To do: Convert the material below into a numbered list with one line per item, omitting any blank lines.

Material:
>>

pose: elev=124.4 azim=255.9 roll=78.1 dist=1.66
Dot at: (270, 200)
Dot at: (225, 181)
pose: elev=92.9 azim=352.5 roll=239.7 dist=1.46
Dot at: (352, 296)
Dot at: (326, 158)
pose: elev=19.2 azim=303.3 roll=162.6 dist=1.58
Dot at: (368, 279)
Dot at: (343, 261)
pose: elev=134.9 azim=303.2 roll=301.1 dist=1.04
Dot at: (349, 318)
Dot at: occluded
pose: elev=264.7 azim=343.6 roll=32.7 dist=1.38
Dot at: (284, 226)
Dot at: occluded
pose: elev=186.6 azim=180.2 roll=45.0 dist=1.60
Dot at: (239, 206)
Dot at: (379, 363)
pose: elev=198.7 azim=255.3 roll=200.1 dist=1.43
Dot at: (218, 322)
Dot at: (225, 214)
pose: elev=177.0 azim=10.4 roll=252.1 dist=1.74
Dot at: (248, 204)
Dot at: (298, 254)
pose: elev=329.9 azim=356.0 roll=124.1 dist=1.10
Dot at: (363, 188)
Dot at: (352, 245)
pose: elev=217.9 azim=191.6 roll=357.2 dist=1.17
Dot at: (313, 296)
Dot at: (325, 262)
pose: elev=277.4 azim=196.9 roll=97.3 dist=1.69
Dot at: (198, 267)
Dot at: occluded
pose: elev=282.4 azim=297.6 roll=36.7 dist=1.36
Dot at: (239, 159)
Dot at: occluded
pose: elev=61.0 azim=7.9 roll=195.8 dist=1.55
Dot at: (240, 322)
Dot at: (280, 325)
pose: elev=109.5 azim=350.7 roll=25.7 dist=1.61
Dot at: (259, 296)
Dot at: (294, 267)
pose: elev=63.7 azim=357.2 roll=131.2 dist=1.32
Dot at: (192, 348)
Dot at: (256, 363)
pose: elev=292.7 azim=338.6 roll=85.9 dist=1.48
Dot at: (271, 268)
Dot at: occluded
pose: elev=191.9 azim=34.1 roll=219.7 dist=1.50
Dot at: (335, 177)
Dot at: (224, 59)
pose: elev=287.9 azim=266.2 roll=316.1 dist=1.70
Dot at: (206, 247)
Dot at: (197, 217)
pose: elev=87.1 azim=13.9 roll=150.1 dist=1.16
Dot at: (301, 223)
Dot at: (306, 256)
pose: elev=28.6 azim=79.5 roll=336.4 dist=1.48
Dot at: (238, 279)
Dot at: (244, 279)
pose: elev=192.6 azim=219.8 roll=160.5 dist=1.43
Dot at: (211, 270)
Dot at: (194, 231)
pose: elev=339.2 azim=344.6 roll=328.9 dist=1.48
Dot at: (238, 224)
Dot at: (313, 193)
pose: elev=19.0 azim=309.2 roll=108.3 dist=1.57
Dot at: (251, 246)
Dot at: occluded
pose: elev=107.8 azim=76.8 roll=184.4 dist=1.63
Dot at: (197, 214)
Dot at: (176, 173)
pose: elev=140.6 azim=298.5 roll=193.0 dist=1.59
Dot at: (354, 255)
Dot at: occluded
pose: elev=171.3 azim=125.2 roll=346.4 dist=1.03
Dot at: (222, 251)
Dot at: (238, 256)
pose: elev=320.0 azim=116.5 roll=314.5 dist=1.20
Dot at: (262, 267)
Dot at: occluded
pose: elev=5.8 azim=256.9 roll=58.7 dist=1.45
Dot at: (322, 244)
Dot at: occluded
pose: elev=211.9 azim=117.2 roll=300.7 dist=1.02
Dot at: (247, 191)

<<

Response to this task:
1. pose: elev=124.4 azim=255.9 roll=78.1 dist=1.66
2. Dot at: (270, 200)
3. Dot at: (225, 181)
4. pose: elev=92.9 azim=352.5 roll=239.7 dist=1.46
5. Dot at: (352, 296)
6. Dot at: (326, 158)
7. pose: elev=19.2 azim=303.3 roll=162.6 dist=1.58
8. Dot at: (368, 279)
9. Dot at: (343, 261)
10. pose: elev=134.9 azim=303.2 roll=301.1 dist=1.04
11. Dot at: (349, 318)
12. Dot at: occluded
13. pose: elev=264.7 azim=343.6 roll=32.7 dist=1.38
14. Dot at: (284, 226)
15. Dot at: occluded
16. pose: elev=186.6 azim=180.2 roll=45.0 dist=1.60
17. Dot at: (239, 206)
18. Dot at: (379, 363)
19. pose: elev=198.7 azim=255.3 roll=200.1 dist=1.43
20. Dot at: (218, 322)
21. Dot at: (225, 214)
22. pose: elev=177.0 azim=10.4 roll=252.1 dist=1.74
23. Dot at: (248, 204)
24. Dot at: (298, 254)
25. pose: elev=329.9 azim=356.0 roll=124.1 dist=1.10
26. Dot at: (363, 188)
27. Dot at: (352, 245)
28. pose: elev=217.9 azim=191.6 roll=357.2 dist=1.17
29. Dot at: (313, 296)
30. Dot at: (325, 262)
31. pose: elev=277.4 azim=196.9 roll=97.3 dist=1.69
32. Dot at: (198, 267)
33. Dot at: occluded
34. pose: elev=282.4 azim=297.6 roll=36.7 dist=1.36
35. Dot at: (239, 159)
36. Dot at: occluded
37. pose: elev=61.0 azim=7.9 roll=195.8 dist=1.55
38. Dot at: (240, 322)
39. Dot at: (280, 325)
40. pose: elev=109.5 azim=350.7 roll=25.7 dist=1.61
41. Dot at: (259, 296)
42. Dot at: (294, 267)
43. pose: elev=63.7 azim=357.2 roll=131.2 dist=1.32
44. Dot at: (192, 348)
45. Dot at: (256, 363)
46. pose: elev=292.7 azim=338.6 roll=85.9 dist=1.48
47. Dot at: (271, 268)
48. Dot at: occluded
49. pose: elev=191.9 azim=34.1 roll=219.7 dist=1.50
50. Dot at: (335, 177)
51. Dot at: (224, 59)
52. pose: elev=287.9 azim=266.2 roll=316.1 dist=1.70
53. Dot at: (206, 247)
54. Dot at: (197, 217)
55. pose: elev=87.1 azim=13.9 roll=150.1 dist=1.16
56. Dot at: (301, 223)
57. Dot at: (306, 256)
58. pose: elev=28.6 azim=79.5 roll=336.4 dist=1.48
59. Dot at: (238, 279)
60. Dot at: (244, 279)
61. pose: elev=192.6 azim=219.8 roll=160.5 dist=1.43
62. Dot at: (211, 270)
63. Dot at: (194, 231)
64. pose: elev=339.2 azim=344.6 roll=328.9 dist=1.48
65. Dot at: (238, 224)
66. Dot at: (313, 193)
67. pose: elev=19.0 azim=309.2 roll=108.3 dist=1.57
68. Dot at: (251, 246)
69. Dot at: occluded
70. pose: elev=107.8 azim=76.8 roll=184.4 dist=1.63
71. Dot at: (197, 214)
72. Dot at: (176, 173)
73. pose: elev=140.6 azim=298.5 roll=193.0 dist=1.59
74. Dot at: (354, 255)
75. Dot at: occluded
76. pose: elev=171.3 azim=125.2 roll=346.4 dist=1.03
77. Dot at: (222, 251)
78. Dot at: (238, 256)
79. pose: elev=320.0 azim=116.5 roll=314.5 dist=1.20
80. Dot at: (262, 267)
81. Dot at: occluded
82. pose: elev=5.8 azim=256.9 roll=58.7 dist=1.45
83. Dot at: (322, 244)
84. Dot at: occluded
85. pose: elev=211.9 azim=117.2 roll=300.7 dist=1.02
86. Dot at: (247, 191)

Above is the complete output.